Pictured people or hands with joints
* * * * * * * * *

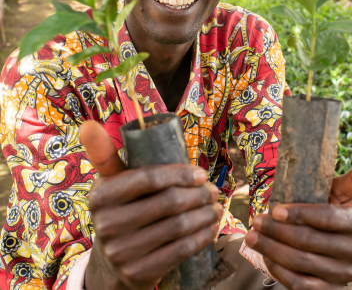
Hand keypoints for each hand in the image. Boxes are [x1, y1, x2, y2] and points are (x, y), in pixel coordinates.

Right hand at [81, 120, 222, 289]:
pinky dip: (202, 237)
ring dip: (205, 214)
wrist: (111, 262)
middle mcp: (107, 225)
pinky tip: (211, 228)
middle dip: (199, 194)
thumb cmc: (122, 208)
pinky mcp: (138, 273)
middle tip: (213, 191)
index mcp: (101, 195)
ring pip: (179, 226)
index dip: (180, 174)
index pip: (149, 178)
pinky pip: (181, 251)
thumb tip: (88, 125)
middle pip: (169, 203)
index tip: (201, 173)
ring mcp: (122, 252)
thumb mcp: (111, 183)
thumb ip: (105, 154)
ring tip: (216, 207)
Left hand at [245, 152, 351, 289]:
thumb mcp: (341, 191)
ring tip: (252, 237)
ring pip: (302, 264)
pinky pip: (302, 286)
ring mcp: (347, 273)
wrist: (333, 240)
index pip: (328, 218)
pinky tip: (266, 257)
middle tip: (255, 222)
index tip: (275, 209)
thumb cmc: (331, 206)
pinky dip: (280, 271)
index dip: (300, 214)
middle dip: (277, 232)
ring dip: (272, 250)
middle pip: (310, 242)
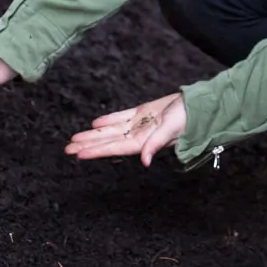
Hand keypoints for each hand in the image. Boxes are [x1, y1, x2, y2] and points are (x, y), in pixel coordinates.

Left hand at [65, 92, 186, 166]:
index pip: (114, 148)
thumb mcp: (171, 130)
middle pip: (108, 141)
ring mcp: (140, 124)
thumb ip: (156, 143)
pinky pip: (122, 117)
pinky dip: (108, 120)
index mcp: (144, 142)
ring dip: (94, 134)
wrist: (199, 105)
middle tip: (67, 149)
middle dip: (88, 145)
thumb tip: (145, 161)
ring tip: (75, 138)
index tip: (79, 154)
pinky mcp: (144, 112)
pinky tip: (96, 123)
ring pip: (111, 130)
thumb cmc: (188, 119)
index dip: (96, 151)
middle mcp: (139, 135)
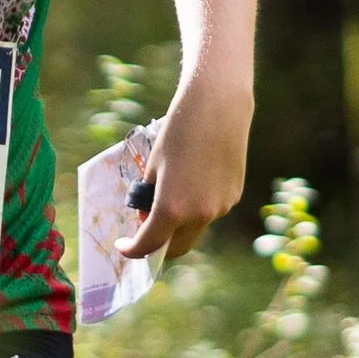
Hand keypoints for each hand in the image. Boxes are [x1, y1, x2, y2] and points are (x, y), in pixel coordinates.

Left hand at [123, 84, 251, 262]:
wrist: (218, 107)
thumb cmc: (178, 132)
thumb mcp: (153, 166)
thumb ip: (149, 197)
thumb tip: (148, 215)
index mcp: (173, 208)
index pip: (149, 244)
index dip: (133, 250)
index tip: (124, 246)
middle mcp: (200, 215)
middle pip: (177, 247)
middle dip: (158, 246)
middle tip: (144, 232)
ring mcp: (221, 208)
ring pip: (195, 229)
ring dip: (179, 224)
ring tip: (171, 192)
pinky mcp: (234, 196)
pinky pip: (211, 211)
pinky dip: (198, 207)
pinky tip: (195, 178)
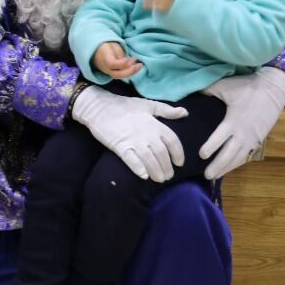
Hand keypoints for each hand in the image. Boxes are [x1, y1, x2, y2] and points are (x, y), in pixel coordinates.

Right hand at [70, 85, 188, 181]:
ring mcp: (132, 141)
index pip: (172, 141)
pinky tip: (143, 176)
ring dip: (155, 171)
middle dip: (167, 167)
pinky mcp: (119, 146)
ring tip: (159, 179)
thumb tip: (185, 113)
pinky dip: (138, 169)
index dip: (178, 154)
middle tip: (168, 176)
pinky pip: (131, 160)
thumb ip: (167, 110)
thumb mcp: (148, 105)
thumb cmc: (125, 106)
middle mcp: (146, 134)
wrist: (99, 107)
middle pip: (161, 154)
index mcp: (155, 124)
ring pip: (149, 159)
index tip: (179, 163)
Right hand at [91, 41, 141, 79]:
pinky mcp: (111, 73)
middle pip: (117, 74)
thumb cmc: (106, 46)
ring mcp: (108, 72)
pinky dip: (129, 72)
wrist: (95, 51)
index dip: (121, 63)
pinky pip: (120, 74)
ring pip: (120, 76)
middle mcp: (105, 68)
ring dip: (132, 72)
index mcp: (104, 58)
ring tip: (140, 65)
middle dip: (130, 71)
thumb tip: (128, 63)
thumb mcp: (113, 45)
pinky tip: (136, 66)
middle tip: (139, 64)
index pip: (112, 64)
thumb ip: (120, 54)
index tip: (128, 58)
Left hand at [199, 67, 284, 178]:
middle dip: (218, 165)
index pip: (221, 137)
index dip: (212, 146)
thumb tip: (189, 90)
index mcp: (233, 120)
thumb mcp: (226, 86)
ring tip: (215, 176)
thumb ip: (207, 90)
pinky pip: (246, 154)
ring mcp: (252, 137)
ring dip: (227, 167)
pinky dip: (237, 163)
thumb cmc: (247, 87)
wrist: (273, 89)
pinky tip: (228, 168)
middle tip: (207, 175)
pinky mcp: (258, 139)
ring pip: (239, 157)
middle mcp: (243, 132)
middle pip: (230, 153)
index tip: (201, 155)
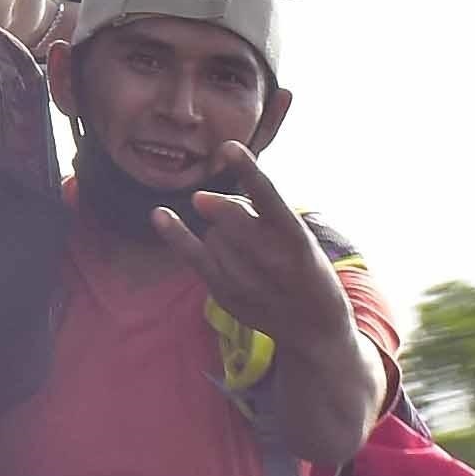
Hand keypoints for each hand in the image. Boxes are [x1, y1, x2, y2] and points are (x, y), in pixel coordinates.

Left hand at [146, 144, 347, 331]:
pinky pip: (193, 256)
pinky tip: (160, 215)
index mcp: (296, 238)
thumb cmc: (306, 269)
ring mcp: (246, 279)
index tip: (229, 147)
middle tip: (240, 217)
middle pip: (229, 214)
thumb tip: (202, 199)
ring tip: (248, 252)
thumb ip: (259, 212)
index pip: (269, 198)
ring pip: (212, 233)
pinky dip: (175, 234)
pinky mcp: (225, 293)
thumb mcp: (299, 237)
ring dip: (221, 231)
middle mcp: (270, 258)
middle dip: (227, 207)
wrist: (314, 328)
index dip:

* * * * * * * * *

**WORK REQUIRED**
For this exercise, copy every line of the data that holds "Left".

**RESULT OF THIS TASK**
Left hand at [245, 152, 351, 289]:
Left hand at [65, 92, 186, 166]:
Left hand at [123, 84, 251, 262]:
Left hand at [199, 67, 284, 178]:
Left hand at [146, 144, 347, 331]:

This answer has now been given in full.